Assuré de toutes parts d’une profonde transformation du contexte géopolitique, Frederik de Klerk proposa en février 1990 au Parlement sud-africain, de légaliser l’ANC et d’accepter la libération de son chef historique, Nelson Mandela, détenu depuis 1962 pour actes de terrorisme. En même temps, il mettait en place la « commission Goldstone », du nom du juge qui la présidait, chargée de prévenir les violences publiques destinées, de part et d’autre, à faire échouer le processus d’évolution du pays et de démantèlement progressif de l’apartheid. Se heurtant cependant à de vives résistances, notamment dans certains milieux ruraux conservateurs, de Klerk soumit à référendum en mars 1992, la poursuite des réformes institutionnelles, que la population blanche approuva à 68%. Dès lors, son rêve d’une Afrique du Sud normalisée et pacifiée deviendrait une inéluctable réalité. La collaboration loyale de Mandela, jouant désormais un rôle d’apaisement et de recherche de consensus, facilita grandement les choses. Les deux hommes obtinrent conjointement, en 1993, le prix Nobel de la paix.

Les élections générales d’avril 1994 ayant donné la majorité parlementaire à l’ANC, Mandela fut élu président de la république et de Klerk accepta, pour une ultime période transitoire, le poste de vice-président.
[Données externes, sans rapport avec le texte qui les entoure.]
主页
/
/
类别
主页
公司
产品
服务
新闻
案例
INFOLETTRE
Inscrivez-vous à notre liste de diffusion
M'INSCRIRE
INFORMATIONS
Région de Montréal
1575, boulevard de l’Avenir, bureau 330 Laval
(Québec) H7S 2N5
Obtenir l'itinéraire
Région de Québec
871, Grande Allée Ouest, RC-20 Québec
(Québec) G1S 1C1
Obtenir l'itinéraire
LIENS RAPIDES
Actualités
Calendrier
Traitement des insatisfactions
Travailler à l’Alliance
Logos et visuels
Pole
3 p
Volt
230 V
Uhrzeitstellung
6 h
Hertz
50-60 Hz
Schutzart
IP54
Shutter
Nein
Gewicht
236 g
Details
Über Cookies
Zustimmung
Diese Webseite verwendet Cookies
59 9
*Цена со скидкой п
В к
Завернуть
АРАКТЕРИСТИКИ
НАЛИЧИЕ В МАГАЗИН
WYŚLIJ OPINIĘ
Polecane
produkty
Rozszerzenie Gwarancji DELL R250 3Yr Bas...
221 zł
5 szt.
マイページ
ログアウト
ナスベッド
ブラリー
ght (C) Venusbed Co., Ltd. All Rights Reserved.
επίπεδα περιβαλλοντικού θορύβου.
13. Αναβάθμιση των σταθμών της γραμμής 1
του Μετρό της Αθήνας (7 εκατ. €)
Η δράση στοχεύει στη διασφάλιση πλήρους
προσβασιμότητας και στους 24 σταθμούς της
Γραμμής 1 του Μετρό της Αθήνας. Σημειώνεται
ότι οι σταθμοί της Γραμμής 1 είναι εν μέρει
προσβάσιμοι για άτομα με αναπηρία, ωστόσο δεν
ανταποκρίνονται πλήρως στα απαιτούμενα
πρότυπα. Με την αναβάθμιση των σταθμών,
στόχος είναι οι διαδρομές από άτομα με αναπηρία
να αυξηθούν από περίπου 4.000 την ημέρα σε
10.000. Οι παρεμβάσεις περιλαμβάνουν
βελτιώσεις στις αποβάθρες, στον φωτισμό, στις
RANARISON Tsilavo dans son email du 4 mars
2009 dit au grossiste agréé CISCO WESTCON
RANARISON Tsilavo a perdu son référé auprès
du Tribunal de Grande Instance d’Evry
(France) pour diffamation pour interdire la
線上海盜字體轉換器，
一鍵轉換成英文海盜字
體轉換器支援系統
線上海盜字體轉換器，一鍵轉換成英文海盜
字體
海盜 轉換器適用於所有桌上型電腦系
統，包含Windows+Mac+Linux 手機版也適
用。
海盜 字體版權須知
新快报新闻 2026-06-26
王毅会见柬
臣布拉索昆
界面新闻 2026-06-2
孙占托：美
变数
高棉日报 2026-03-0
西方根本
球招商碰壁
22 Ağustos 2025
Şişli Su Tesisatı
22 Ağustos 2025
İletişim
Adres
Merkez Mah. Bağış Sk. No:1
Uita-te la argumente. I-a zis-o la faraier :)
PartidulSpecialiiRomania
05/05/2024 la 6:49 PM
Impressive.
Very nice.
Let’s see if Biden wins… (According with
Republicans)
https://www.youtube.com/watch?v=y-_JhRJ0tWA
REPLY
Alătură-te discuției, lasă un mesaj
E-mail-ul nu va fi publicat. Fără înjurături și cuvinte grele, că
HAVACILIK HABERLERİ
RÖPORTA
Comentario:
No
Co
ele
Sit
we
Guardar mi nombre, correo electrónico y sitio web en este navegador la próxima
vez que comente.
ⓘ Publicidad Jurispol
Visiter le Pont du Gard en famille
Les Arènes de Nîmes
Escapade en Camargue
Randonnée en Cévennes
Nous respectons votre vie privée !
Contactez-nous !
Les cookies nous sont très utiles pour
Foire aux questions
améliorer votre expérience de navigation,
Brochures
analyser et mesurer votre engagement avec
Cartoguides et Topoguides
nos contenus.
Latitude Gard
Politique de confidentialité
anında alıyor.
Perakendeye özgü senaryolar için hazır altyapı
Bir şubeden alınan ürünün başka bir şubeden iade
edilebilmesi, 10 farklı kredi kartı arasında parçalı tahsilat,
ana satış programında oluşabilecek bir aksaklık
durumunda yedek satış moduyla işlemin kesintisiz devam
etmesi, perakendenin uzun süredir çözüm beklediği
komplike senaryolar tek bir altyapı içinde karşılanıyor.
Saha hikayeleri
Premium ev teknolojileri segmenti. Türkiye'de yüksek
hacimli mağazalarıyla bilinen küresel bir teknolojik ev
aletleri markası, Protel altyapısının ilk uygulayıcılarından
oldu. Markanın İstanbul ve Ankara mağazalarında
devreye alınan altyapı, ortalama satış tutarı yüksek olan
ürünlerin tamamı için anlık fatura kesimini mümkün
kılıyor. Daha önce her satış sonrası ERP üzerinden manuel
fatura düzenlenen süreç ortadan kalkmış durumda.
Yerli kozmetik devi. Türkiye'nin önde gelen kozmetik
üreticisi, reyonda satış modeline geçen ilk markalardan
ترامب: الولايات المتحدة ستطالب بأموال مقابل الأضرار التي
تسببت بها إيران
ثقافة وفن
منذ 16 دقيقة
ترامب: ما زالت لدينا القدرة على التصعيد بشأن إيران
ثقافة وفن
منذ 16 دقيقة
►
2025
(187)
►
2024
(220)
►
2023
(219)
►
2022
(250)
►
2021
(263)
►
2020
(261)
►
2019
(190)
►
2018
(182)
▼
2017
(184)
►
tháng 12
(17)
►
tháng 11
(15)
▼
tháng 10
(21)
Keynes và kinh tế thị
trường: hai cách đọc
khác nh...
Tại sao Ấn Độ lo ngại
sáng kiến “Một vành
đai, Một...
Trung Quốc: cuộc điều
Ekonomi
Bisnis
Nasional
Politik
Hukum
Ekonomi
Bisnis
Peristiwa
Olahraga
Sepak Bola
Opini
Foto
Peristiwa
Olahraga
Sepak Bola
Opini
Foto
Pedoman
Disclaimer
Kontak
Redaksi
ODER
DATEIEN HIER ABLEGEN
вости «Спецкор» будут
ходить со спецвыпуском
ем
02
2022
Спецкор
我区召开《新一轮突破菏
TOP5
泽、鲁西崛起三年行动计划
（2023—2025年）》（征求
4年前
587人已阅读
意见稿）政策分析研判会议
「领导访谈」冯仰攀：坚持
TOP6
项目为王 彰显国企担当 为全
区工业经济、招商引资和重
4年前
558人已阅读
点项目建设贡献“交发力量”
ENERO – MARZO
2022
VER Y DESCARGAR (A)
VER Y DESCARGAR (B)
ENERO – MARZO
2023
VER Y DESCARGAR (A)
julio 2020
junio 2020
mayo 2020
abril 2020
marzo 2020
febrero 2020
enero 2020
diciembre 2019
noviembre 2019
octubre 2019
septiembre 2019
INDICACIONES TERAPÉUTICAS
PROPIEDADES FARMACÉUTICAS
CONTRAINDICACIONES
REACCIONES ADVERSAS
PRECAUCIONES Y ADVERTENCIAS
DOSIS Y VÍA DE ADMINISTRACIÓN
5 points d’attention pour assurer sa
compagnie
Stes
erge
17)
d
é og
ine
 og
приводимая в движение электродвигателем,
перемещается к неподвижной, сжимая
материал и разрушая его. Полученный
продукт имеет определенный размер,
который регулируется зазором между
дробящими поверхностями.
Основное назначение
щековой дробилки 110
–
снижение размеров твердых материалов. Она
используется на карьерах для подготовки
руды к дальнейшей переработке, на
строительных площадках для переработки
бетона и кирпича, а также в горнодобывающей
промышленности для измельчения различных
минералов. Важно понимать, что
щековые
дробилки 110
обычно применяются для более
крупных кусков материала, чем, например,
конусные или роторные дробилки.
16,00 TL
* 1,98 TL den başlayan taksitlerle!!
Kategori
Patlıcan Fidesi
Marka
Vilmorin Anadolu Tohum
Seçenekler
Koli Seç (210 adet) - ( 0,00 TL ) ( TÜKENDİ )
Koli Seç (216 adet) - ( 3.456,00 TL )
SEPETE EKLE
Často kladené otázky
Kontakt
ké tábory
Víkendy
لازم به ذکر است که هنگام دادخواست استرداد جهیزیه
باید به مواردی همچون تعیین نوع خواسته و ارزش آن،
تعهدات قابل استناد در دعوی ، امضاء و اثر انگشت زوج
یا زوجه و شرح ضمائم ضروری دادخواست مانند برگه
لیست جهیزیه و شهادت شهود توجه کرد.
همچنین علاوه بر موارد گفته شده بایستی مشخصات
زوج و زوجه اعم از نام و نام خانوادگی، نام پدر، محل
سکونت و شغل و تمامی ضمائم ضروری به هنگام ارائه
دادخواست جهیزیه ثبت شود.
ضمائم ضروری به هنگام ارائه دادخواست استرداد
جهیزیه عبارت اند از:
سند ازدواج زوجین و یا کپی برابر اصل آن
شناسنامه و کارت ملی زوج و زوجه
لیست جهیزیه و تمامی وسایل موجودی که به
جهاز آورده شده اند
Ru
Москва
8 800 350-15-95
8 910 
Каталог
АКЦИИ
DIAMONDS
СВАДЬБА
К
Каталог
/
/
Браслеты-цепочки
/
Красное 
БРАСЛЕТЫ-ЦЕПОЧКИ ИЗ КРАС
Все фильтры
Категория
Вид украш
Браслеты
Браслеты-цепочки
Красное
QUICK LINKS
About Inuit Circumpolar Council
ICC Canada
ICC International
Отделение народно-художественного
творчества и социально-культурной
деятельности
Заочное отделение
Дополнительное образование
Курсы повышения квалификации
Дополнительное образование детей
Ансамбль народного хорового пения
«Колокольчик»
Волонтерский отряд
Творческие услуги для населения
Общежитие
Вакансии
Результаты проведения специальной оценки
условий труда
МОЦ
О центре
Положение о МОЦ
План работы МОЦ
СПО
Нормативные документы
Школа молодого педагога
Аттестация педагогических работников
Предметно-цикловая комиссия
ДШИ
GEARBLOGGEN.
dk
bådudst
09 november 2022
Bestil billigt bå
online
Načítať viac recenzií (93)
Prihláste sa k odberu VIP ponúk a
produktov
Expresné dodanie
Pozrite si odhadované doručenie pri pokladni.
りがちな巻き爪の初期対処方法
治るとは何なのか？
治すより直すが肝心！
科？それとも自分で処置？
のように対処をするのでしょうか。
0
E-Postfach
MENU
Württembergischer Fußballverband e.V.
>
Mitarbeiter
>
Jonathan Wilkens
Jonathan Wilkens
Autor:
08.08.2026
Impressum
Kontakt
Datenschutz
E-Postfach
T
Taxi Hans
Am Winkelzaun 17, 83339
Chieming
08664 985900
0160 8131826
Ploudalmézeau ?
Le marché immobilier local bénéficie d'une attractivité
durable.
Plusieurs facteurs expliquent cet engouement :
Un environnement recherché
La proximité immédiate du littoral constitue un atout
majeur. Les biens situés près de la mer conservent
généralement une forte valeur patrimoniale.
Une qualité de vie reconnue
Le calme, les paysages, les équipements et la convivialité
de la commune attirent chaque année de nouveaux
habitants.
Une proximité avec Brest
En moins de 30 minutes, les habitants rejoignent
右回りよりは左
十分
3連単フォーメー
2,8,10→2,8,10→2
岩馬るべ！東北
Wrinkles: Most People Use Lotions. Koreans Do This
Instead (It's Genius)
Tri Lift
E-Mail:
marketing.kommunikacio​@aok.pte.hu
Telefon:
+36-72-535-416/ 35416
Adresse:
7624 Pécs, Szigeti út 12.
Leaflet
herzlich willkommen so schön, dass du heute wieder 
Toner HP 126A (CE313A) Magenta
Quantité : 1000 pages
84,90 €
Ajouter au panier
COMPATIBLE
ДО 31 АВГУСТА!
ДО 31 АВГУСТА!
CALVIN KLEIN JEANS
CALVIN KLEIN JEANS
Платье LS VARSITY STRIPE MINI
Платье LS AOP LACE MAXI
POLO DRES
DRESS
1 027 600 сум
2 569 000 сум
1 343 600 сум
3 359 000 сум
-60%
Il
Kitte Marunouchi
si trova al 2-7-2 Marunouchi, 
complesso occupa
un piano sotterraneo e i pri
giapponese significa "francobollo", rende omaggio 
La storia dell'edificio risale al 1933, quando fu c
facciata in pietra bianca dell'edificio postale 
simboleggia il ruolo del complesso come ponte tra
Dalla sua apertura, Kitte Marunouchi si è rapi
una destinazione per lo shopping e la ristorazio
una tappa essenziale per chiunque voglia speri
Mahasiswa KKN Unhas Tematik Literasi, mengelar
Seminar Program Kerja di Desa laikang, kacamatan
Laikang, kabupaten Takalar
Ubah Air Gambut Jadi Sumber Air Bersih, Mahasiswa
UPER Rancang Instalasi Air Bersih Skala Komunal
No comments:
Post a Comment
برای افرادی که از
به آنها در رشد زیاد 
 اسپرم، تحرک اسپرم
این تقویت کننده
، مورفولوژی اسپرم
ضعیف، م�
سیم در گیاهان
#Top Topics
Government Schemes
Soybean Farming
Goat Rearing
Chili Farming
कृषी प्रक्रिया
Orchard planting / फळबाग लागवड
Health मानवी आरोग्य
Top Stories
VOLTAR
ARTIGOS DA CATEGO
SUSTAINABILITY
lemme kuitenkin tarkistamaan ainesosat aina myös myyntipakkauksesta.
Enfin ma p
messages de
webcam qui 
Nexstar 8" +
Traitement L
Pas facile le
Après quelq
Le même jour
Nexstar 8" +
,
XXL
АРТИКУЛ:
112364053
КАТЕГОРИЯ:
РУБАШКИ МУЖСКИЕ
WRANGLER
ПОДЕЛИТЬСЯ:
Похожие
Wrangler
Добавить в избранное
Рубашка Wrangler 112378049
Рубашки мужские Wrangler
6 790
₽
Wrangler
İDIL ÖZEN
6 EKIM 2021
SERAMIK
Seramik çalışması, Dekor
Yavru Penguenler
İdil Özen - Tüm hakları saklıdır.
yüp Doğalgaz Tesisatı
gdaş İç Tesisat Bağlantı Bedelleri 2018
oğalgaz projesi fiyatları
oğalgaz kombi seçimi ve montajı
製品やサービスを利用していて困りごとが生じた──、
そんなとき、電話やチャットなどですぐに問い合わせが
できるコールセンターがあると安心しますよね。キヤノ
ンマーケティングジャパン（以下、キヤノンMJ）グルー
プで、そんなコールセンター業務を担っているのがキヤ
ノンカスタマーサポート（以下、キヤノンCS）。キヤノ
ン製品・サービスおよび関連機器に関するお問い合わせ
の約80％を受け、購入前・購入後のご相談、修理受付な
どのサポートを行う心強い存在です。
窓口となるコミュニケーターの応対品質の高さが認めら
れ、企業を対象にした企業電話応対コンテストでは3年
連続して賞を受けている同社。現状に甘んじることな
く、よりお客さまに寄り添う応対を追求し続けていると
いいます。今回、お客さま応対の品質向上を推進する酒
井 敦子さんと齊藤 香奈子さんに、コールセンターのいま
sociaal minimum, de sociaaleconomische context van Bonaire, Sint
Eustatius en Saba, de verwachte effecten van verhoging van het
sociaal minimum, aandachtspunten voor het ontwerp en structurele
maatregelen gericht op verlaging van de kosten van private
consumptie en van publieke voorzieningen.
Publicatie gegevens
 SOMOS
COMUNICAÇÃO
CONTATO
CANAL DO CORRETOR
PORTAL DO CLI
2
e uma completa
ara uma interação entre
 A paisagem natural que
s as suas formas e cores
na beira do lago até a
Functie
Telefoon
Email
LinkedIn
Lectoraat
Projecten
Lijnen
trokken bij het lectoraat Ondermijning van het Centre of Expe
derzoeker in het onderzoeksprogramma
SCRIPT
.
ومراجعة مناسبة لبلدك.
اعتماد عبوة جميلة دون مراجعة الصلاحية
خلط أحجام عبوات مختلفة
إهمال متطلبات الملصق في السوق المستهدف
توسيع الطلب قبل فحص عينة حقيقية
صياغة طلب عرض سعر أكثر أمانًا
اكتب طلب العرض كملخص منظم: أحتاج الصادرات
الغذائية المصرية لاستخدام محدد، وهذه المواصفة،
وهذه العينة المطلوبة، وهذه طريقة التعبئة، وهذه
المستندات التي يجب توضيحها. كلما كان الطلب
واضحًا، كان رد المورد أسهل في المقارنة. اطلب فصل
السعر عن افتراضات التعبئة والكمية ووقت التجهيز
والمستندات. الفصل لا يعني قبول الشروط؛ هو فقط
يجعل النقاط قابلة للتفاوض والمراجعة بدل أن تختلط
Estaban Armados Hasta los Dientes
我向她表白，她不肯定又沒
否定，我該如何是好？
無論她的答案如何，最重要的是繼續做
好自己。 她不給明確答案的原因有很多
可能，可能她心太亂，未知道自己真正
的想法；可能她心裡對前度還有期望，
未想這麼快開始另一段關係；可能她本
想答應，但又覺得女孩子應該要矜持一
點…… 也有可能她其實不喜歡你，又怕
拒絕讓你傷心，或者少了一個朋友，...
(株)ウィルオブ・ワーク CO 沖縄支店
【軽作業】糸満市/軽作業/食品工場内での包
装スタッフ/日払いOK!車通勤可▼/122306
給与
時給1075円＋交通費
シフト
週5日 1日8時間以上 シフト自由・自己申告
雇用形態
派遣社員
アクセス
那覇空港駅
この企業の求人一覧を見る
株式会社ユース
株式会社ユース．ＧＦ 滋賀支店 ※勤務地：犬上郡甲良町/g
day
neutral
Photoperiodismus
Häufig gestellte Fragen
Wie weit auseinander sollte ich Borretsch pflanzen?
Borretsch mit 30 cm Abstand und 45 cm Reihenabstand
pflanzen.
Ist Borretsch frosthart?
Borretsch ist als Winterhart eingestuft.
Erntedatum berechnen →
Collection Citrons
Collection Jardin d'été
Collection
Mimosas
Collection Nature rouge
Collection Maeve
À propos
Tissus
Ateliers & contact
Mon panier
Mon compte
Si le premier, mort en 2013, est devenu une icône mondiale, le second a été un peu oublié. Injustement. Car sans de Klerk, il n’y aurait sans doute pas eu de Mandela.

Le vieux sage blanc a aujourd’hui 78 ans et vit retiré de la politique, ce qui ne l’empêche pas de s’exprimer régulièrement et, notamment, de mettre en garde les actuels dirigeants de son pays contre la tentation d’opprimer, ou du moins d’humilier, la minorité blanche. Mais ceci relève d’un article d’actualité et non de la rubrique « histoire ».